[Data excerpts Boundary: Start]
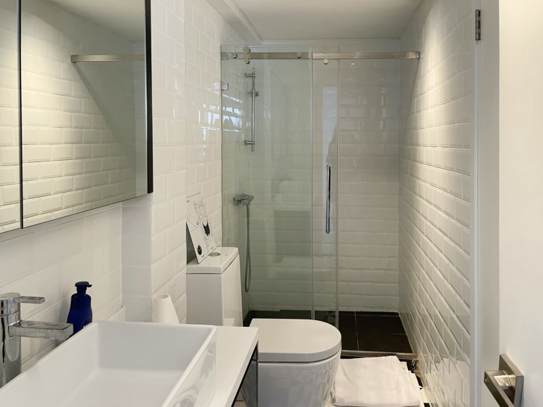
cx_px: 272
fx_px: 408
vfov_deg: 53.1
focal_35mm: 26
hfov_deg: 67.3
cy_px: 204
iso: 160
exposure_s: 1/50
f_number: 1.6
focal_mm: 4.2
[Data excerpts Boundary: End]
What you should do
The entries are to be copied exactly, and each image is to be omitted.

Exercise result
cx_px: 272
fx_px: 408
vfov_deg: 53.1
focal_35mm: 26
hfov_deg: 67.3
cy_px: 204
iso: 160
exposure_s: 1/50
f_number: 1.6
focal_mm: 4.2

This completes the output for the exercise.